* **Requirement**
Report how many lines in the listing below include the string "linejoin", and write nothing more.

* **Records supplied**
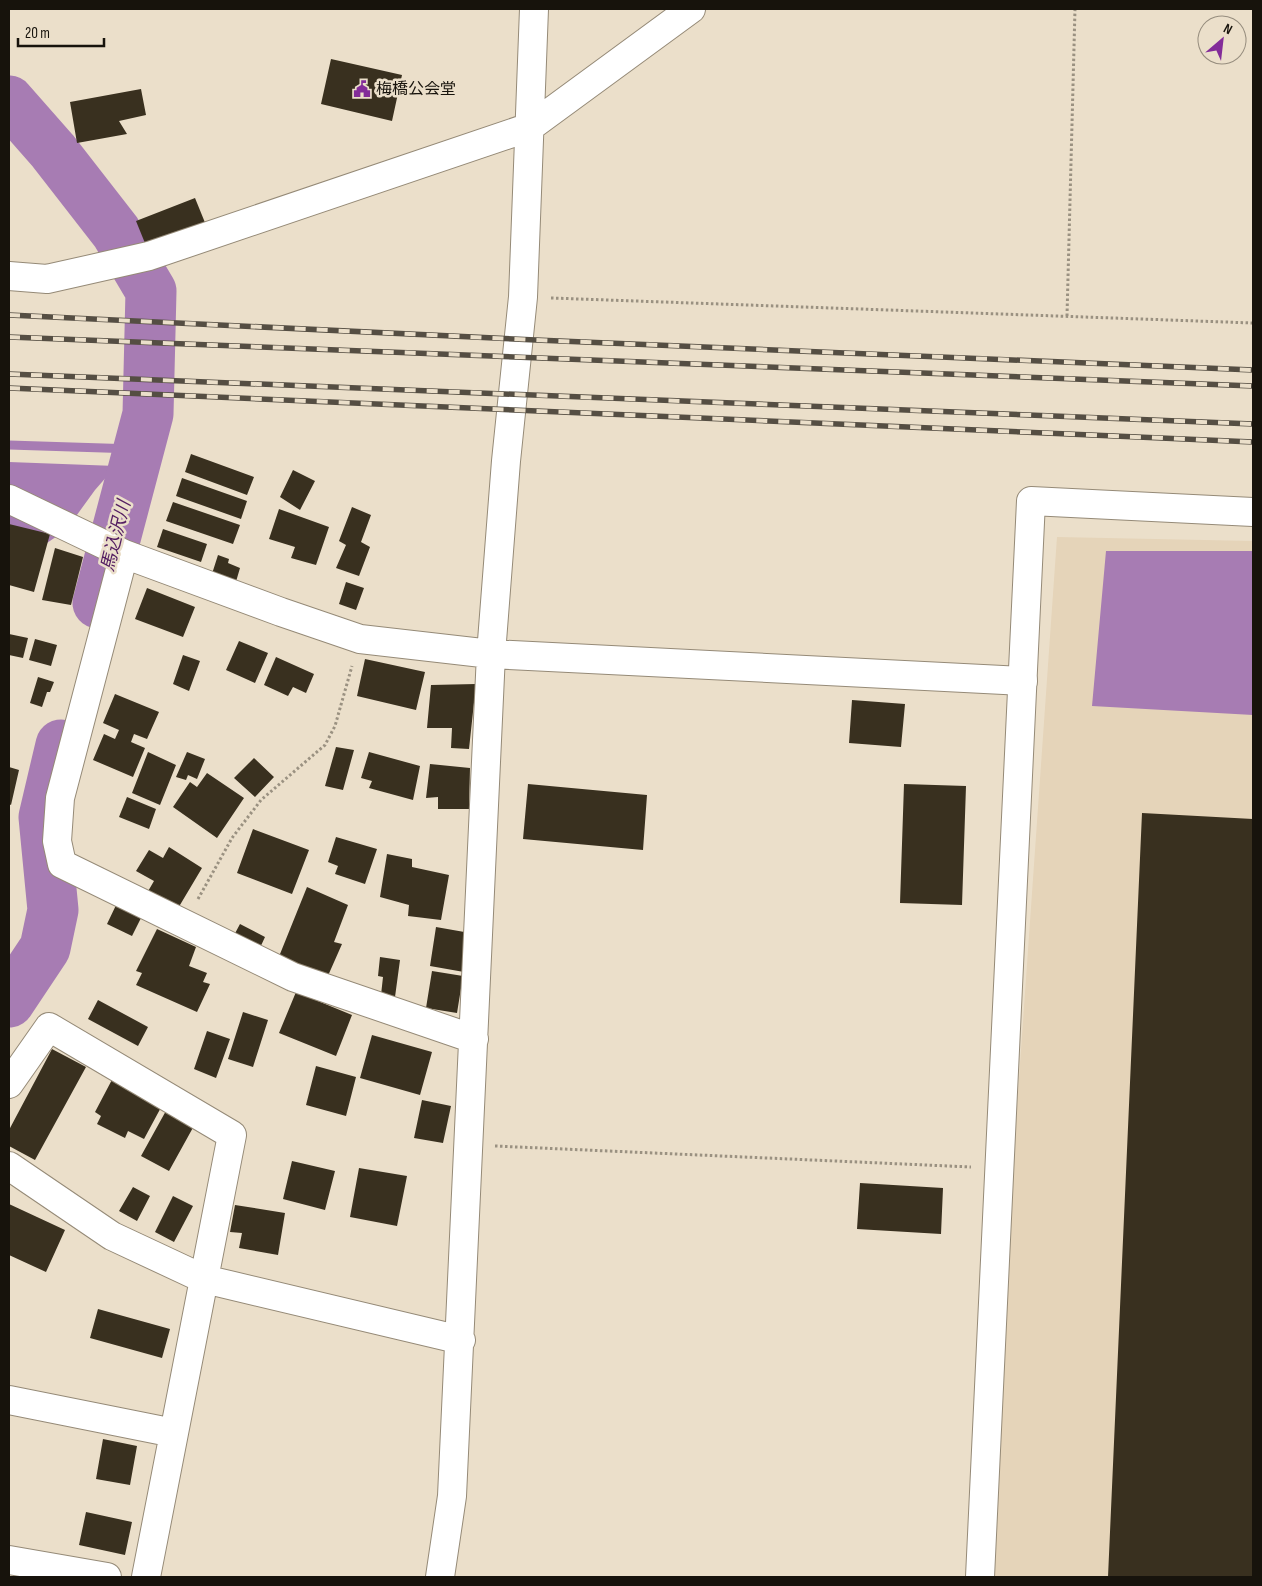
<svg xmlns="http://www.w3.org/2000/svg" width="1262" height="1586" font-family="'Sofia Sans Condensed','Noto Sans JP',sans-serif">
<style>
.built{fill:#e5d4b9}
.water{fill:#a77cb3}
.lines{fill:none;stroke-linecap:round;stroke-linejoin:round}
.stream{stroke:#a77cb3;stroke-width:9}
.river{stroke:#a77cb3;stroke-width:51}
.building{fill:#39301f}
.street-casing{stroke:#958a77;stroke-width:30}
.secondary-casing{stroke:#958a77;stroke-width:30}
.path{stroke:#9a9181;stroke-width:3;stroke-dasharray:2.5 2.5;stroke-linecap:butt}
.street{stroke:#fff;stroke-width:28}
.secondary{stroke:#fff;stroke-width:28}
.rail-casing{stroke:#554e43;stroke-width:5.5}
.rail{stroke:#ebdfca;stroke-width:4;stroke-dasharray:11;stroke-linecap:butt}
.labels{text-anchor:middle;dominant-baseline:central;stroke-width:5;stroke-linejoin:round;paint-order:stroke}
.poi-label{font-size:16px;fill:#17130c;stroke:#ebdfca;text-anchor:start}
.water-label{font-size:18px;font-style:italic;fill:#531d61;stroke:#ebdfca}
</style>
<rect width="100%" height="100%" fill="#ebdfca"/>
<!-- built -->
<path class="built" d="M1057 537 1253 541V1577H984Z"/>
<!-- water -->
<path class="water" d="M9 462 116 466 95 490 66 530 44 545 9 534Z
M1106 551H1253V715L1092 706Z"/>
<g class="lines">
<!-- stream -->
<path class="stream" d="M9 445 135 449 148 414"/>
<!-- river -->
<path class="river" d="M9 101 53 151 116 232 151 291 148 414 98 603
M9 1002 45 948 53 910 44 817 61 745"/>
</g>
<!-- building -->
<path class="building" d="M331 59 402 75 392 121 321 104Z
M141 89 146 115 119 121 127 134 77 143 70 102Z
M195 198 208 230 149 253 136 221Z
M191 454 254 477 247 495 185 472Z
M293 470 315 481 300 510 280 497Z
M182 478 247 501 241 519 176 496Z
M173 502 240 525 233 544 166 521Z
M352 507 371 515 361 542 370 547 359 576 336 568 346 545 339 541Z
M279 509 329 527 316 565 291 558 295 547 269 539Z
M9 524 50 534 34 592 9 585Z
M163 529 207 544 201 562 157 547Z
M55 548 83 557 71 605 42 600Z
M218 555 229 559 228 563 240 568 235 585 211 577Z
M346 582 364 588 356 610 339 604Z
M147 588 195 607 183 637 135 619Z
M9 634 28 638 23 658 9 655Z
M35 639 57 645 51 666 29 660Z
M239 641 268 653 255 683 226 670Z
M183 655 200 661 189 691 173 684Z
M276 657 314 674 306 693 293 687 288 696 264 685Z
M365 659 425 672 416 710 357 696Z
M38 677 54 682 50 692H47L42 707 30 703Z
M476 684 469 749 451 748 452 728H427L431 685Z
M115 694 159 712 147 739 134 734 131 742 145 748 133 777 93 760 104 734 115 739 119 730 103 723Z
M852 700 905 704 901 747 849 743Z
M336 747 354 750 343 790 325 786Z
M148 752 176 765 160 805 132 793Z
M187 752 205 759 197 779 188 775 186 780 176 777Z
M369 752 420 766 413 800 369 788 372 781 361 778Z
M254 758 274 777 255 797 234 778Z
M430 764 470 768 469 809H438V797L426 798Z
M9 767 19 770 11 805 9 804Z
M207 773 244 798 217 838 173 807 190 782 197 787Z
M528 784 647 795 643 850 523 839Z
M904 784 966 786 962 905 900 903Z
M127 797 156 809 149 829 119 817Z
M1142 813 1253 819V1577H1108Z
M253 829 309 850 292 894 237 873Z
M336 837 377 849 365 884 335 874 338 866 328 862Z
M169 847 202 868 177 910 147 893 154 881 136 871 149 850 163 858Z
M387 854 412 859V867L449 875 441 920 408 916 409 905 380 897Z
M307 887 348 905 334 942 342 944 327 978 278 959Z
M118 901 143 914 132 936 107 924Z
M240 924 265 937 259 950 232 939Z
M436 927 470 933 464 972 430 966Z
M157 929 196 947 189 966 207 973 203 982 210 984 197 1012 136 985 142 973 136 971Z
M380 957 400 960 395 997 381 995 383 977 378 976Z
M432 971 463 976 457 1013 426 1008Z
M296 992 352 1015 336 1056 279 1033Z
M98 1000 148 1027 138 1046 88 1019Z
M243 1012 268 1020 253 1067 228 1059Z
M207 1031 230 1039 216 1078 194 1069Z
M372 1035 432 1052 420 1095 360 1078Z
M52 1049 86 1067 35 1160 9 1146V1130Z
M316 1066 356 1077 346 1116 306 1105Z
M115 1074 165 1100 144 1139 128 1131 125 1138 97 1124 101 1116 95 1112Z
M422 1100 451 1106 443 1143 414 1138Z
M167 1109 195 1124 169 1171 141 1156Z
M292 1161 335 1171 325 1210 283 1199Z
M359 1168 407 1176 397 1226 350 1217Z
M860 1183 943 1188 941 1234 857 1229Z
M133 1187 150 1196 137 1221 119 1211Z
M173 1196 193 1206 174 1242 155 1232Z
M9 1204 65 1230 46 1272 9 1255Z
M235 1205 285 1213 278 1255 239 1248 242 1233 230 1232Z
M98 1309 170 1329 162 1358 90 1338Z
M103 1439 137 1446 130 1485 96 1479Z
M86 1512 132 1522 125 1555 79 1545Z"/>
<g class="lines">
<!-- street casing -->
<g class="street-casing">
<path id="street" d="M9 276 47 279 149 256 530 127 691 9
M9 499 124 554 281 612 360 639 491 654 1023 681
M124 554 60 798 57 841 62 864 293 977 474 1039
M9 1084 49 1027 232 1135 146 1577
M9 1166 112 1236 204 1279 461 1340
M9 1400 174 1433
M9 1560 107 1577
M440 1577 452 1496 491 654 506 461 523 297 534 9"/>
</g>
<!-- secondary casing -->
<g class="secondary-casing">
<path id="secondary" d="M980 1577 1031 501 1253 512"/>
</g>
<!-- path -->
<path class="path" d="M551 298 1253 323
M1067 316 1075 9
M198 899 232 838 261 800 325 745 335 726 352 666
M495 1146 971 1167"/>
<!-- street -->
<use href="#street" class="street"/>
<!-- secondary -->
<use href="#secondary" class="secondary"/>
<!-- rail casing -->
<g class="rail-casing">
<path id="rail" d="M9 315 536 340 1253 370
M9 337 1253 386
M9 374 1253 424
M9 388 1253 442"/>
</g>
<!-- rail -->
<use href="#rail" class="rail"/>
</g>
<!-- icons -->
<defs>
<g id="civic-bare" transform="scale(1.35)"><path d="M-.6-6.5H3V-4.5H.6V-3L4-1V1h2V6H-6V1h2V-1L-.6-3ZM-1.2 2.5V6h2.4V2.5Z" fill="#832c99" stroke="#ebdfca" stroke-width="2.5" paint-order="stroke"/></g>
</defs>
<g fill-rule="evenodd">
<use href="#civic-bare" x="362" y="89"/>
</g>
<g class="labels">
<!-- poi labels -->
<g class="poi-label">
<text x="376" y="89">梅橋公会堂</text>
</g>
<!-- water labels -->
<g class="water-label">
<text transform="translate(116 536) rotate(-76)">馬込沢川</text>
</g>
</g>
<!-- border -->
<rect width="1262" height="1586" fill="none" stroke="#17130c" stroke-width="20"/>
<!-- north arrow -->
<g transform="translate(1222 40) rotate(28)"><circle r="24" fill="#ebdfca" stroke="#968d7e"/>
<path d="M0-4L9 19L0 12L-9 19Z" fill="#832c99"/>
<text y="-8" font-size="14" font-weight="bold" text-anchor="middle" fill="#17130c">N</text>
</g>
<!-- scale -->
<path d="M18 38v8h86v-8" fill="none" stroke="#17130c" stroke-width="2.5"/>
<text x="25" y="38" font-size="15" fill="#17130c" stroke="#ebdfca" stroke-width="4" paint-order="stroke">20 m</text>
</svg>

--

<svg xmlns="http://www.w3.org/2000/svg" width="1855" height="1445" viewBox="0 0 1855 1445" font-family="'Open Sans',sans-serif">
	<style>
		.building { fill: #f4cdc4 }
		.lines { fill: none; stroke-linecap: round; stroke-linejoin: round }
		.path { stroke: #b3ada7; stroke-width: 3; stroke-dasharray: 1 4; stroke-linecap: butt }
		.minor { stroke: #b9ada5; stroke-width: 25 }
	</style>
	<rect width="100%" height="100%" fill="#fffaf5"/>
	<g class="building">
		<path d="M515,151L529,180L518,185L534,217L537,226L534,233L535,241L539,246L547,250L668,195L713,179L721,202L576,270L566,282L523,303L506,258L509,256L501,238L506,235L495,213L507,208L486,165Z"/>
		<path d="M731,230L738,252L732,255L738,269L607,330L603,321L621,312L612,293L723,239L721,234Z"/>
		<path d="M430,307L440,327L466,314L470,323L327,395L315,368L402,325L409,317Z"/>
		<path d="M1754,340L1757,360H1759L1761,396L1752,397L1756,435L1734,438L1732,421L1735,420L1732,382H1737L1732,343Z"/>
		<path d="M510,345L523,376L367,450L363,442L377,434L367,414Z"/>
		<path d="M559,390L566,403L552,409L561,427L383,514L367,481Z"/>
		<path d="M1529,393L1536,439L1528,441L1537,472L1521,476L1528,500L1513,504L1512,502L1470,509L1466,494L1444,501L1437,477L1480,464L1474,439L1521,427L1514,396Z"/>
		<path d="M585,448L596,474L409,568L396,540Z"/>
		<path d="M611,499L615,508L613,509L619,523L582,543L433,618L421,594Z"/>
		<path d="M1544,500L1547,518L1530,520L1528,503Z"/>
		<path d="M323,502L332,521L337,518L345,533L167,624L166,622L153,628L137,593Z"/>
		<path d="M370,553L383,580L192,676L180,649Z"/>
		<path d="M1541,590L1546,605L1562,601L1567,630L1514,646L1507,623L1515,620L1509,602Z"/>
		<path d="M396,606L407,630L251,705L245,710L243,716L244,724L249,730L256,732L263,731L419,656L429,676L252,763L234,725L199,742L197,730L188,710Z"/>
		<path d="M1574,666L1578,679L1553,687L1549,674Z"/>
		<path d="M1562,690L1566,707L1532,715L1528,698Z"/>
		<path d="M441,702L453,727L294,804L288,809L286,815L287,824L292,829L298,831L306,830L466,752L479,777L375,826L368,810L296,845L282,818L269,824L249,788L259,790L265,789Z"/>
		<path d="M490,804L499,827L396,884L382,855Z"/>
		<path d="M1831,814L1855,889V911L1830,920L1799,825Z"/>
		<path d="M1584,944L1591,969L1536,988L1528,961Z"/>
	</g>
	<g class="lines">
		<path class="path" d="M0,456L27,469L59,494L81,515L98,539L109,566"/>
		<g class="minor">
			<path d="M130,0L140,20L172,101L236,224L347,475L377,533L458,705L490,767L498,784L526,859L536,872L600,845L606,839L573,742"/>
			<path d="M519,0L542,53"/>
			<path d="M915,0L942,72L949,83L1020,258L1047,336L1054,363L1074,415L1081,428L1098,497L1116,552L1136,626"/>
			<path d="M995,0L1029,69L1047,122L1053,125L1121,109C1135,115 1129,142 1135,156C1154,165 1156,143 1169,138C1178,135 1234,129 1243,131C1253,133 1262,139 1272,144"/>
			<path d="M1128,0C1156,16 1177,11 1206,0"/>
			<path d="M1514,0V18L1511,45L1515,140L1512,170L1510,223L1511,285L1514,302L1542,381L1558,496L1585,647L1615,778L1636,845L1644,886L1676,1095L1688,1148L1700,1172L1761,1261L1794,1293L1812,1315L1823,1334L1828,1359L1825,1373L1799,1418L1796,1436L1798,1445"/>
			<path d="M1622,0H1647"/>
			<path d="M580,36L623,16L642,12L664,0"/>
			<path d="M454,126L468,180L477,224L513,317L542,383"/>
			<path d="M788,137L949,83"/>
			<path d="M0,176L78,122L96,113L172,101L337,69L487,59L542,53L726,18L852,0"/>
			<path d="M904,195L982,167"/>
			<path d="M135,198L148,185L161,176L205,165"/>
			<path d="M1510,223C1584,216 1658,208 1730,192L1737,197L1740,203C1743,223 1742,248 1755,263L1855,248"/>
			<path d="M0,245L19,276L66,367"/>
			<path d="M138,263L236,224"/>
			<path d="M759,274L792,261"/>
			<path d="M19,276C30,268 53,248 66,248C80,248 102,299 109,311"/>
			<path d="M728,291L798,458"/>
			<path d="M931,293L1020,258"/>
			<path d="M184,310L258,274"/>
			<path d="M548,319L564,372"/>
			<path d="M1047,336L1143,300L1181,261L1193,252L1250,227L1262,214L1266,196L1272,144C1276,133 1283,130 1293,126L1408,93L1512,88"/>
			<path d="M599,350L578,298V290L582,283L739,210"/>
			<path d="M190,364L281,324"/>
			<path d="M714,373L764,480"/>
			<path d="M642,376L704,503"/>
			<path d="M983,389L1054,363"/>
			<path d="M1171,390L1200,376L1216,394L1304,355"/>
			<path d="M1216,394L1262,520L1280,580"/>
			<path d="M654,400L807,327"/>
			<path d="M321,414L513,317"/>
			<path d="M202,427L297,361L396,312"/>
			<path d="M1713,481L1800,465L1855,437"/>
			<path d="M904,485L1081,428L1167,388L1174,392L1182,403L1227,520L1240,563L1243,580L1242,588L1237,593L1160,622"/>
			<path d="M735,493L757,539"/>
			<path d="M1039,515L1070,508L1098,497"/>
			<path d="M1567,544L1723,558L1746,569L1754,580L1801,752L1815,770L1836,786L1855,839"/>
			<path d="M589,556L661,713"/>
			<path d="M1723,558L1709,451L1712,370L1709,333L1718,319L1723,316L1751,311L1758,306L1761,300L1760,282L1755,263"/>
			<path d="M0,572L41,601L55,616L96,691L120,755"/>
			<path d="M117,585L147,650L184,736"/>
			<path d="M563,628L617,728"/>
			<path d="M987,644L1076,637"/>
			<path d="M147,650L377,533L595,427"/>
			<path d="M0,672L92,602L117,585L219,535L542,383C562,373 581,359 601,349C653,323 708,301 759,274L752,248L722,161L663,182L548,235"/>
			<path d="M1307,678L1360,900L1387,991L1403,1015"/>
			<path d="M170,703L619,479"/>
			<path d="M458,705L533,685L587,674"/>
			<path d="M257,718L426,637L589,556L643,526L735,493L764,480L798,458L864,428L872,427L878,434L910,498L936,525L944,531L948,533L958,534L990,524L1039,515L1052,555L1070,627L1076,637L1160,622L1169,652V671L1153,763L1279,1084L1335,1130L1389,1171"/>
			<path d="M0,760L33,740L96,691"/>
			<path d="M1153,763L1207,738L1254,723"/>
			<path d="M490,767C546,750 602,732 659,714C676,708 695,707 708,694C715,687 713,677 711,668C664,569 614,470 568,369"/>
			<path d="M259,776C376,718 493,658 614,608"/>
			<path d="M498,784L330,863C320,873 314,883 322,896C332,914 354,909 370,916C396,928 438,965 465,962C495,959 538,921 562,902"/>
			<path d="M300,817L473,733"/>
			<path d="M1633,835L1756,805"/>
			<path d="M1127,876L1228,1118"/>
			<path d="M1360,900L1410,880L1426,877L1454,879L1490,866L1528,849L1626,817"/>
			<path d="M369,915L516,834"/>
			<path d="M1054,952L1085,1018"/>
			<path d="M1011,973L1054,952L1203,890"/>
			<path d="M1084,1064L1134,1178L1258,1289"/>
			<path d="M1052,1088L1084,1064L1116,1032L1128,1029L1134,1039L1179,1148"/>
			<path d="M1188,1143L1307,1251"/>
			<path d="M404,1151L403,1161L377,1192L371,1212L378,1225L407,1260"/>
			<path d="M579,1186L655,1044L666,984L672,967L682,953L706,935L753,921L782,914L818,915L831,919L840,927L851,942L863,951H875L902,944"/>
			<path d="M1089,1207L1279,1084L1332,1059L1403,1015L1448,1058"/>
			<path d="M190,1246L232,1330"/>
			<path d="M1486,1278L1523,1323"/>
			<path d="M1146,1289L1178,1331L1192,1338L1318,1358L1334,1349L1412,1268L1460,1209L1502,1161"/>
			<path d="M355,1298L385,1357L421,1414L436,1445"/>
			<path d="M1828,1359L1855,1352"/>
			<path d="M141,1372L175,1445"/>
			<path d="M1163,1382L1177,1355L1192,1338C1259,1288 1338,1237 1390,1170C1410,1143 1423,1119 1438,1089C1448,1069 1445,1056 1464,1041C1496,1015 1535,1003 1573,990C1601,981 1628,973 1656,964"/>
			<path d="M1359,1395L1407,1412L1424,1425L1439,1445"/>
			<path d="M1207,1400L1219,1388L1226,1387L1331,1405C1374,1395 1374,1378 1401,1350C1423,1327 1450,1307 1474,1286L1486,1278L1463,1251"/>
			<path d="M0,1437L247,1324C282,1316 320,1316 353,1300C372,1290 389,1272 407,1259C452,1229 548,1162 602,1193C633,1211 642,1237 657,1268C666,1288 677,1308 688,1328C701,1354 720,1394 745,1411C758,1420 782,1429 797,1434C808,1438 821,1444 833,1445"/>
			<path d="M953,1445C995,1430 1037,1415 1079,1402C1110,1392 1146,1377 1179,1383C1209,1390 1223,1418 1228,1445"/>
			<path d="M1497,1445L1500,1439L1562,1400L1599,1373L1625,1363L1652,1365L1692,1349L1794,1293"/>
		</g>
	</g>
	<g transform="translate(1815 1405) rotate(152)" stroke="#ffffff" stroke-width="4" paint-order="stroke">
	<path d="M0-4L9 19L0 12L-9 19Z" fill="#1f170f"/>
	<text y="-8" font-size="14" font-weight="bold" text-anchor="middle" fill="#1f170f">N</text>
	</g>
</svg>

* **Output**
3